Sahabatnews.com-Jakarta, 19 September 2025 Kasus keracunan makanan yang diduga berasal dari Program Makan Bergizi Gratis (MBG) kembali terjadi di sejumlah daerah sejak awal 2025. Insiden ini menimbulkan pertanyaan serius tentang pengawasan, distribusi, hingga standar kebersihan makanan dalam program prioritas pemerintah tersebut.
Orang tua, guru, hingga masyarakat kini mulai meragukan efektivitas MBG yang seharusnya membawa manfaat, bukan musibah.
Ketua DPD RI, Sultan Bachtiar Najamudin, meminta Badan Gizi Nasional (BGN) mengevaluasi pelaksanaan program, termasuk mengurangi jumlah penerima di setiap Satuan Pelayanan Pemenuhan Gizi (SPPG).
“Jumlah penerima di tiap SPPG mencapai 3.000 orang, ini jelas memengaruhi proses pengolahan pangan dan kualitas menu MBG,” ujarnya, Jumat (19/9/2025).
Sultan menegaskan, DPD RI tetap mendukung penuh program MBG yang dinilai berdampak positif bagi peningkatan SDM dan ekonomi daerah. Namun, ia mengingatkan bahwa kejadian keracunan berulang bisa memicu trauma anak dan orang tua, bahkan berpotensi menimbulkan persoalan sosial baru.

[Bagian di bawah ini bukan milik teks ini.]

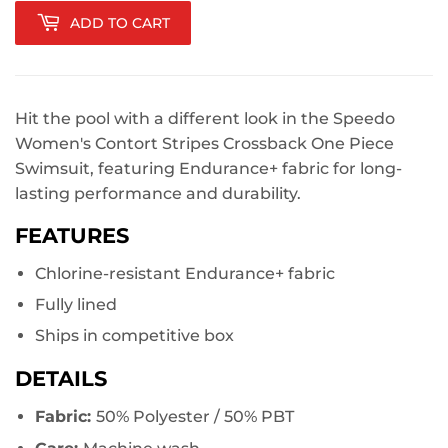
ADD TO CART
Hit the pool with a different look in the Speedo
Women's Contort Stripes Crossback One Piece
Swimsuit, featuring Endurance+ fabric for long-
lasting performance and durability.
FEATURES
Chlorine-resistant Endurance+ fabric
Fully lined
Ships in competitive box
DETAILS
Fabric:
50% Polyester / 50% PBT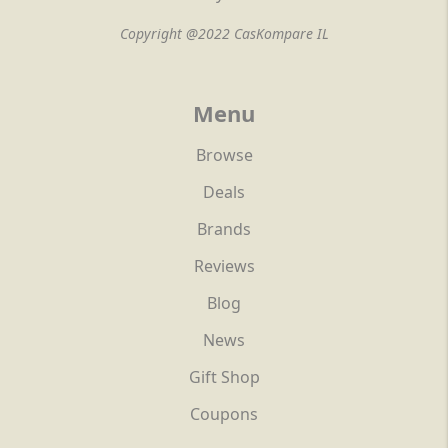
Copyright @2022 CasKompare IL
Menu
Browse
Deals
Brands
Reviews
Blog
News
Gift Shop
Coupons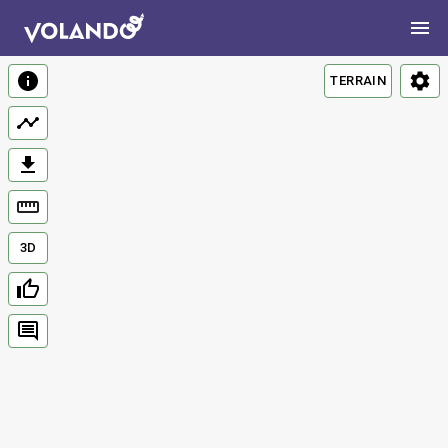
TERRAIN
3D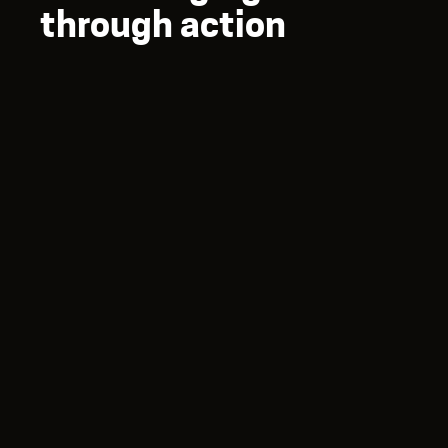
through action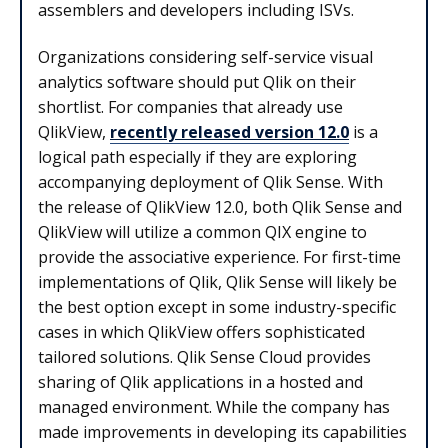
assemblers and developers including ISVs.
Organizations considering self-service visual
analytics software should put Qlik on their
shortlist. For companies that already use
QlikView,
recently released version 12.0
is a
logical path especially if they are exploring
accompanying deployment of Qlik Sense. With
the release of QlikView 12.0, both Qlik Sense and
QlikView will utilize a common QIX engine to
provide the associative experience. For first-time
implementations of Qlik, Qlik Sense will likely be
the best option except in some industry-specific
cases in which QlikView offers sophisticated
tailored solutions. Qlik Sense Cloud provides
sharing of Qlik applications in a hosted and
managed environment. While the company has
made improvements in developing its capabilities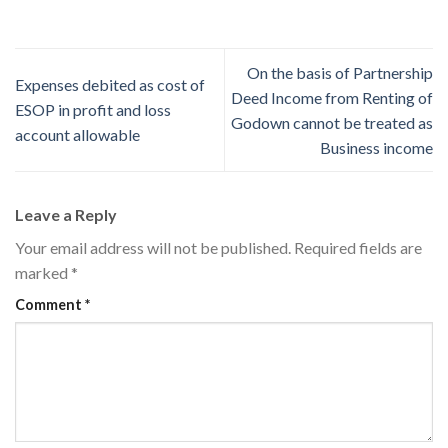
On the basis of Partnership
Expenses debited as cost of
Deed Income from Renting of
ESOP in profit and loss
Godown cannot be treated as
account allowable
Business income
Leave a Reply
Your email address will not be published.
Required fields are
marked
*
Comment
*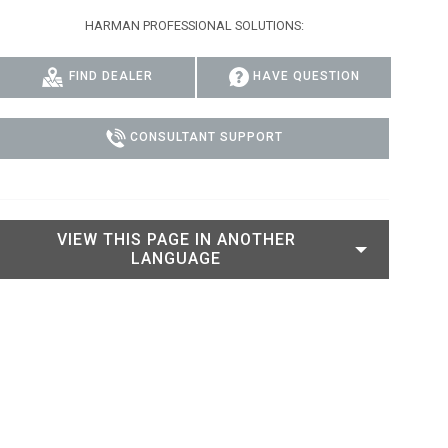
HARMAN PROFESSIONAL SOLUTIONS:
IPER
WERPORT LEGACY MODELS
OTRON
COMPLIANCE
IPER LEGACY MODELS
ATRON
SUPPORT LOGIN
FIND DEALER
HAVE QUESTION
CEPTRON
CONSULTANT SUPPORT
VIEW THIS PAGE IN ANOTHER
LANGUAGE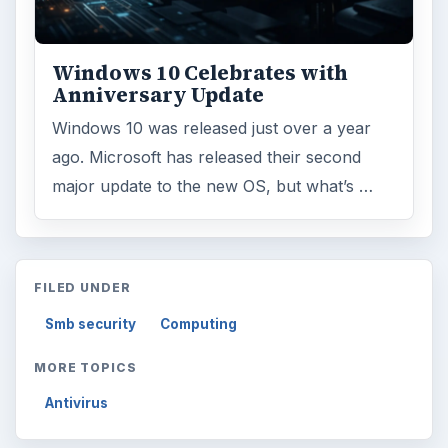
Search the archive
Browse desks
Computing
10845
Internet
2753
Business
4654
Finances
1896
Education
2225
Science
2760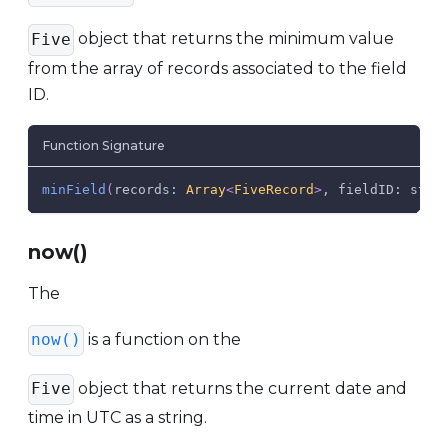
object that returns the minimum value
Five
from the array of records associated to the field
ID.
Function Signature
minField
(
records
:
Array
<
FiveRecord
>
, fieldID: stri
now()
The
is a function on the
now()
object that returns the current date and
Five
time in UTC as a string.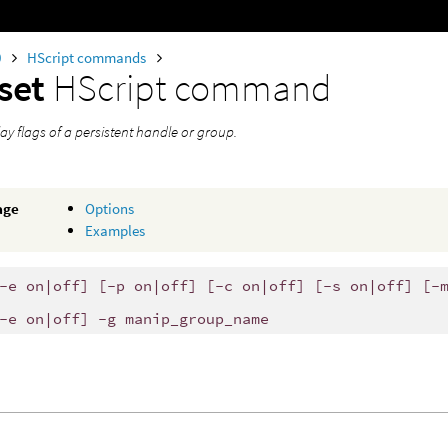
0
HScript commands
set
HScript command
lay flags of a persistent handle or group.
age
Options
Examples
-e on|off] [-p on|off] [-c on|off] [-s on|off] [-
-e on|off] -g manip_group_name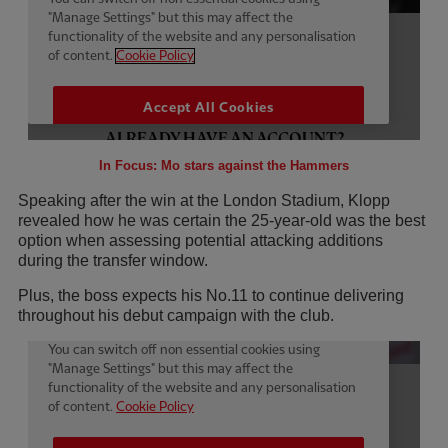
In Focus: Mo stars against the Hammers
Speaking after the win at the London Stadium, Klopp
revealed how he was certain the 25-year-old was the best
option when assessing potential attacking additions
during the transfer window.
Plus, the boss expects his No.11 to continue delivering
throughout his debut campaign with the club.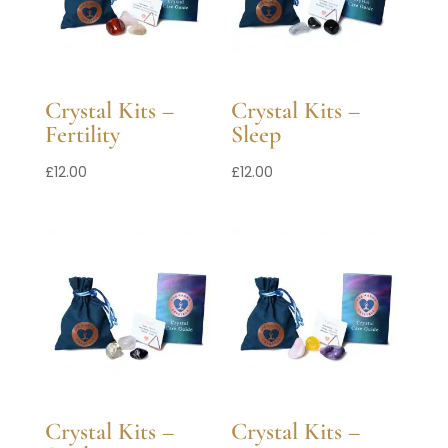
Crystal Kits –
Crystal Kits –
Fertility
Sleep
£
12.00
£
12.00
Crystal Kits –
Crystal Kits –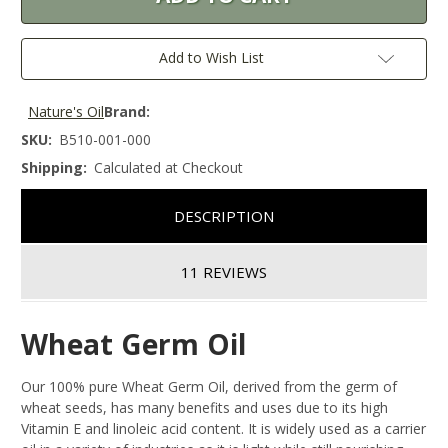
Add to Wish List
Nature's Oil
Brand:
SKU:
B510-001-000
Shipping:
Calculated at Checkout
DESCRIPTION
11 REVIEWS
Wheat Germ Oil
Our 100% pure Wheat Germ Oil, derived from the germ of
wheat seeds, has many benefits and uses due to its high
Vitamin E and linoleic acid content. It is widely used as a carrier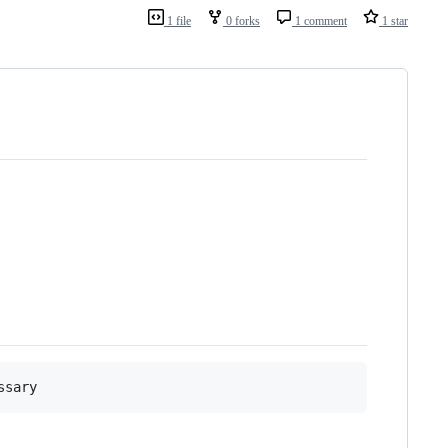
1 file
0 forks
1 comment
1 star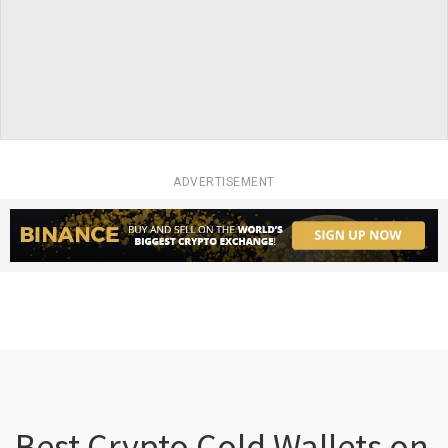
ADVERTISEMENT
Best Crypto Cold Wallets on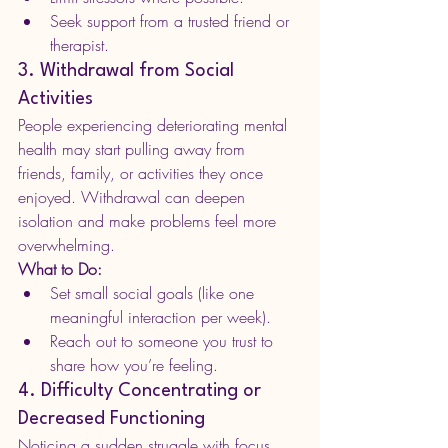
Seek support from a trusted friend or 
therapist.
3. Withdrawal from Social 
Activities
People experiencing deteriorating mental 
health may start pulling away from 
friends, family, or activities they once 
enjoyed. Withdrawal can deepen 
isolation and make problems feel more 
overwhelming.
What to Do:
Set small social goals (like one 
meaningful interaction per week).
Reach out to someone you trust to 
share how you’re feeling.
4. Difficulty Concentrating or 
Decreased Functioning
Noticing a sudden struggle with focus,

Ia mendorong BGN bekerja sama dengan BPOM untuk menempatkan tenaga ahli pemeriksaan mutu pangan di setiap SPPG, serta melibatkan Pemda, kepolisian, dan masyarakat dalam pengawasan.
“Perlu diterapkan total quality management dengan standar Good Manufacturing Practice (GMP). Karena bahan dan proses pengolahan pangan bisa menjadi sumber gizi, atau justru sebaliknya, sumber penyakit,” tegasnya.
DPR Dorong Audit Vendor MBG
Senada, Anggota Komisi IX DPR, Nurhadi, menilai kejadian berulang ini menandakan ada persoalan serius dalam implementasi MBG di lapangan.
“Hanya penyedia makanan bersertifikat keamanan pangan yang boleh ikut program ini. Jika ada kelalaian atau pelanggaran, harus ada sanksi tegas dan transparan,” ujarnya.
Komisi IX akan meminta penjelasan resmi dari BGN dan mendorong audit menyeluruh terhadap vendor penyedia MBG di seluruh Indonesia.
IDI & Pakar Kesehatan: Bangun Sistem Keamanan Pangan Nasional
Ikatan Dokter Indonesia (IDI) menegaskan, seluruh pihak yang terlibat dalam pengolahan makanan wajib mengikuti pelatihan rutin soal higienitas dan sanitasi pangan.
Sementara itu, pakar kesehatan masyarakat dari Universitas Griffith Australia, dr. Dicky Budiman, menilai pemerintah perlu membangun sistem keamanan pangan nasional yang ketat.
“Setiap dapur dan vendor wajib menerapkan standar GMP dan HACCP, diawasi BPOM dan Dinas Kesehatan. Harus ada audit rutin, inspeksi mendadak, serta sistem pelaporan cepat di sekolah,” jelasnya.
Dicky juga menekankan pentingnya transparansi program melalui laporan berkala, audit independen tahunan, serta sistem pengaduan berbasis aplikasi dan posko manual.
“Tanpa sistem keamanan pangan yang ketat dan transparansi, insiden keracunan akan terus berulang,” tandasnya.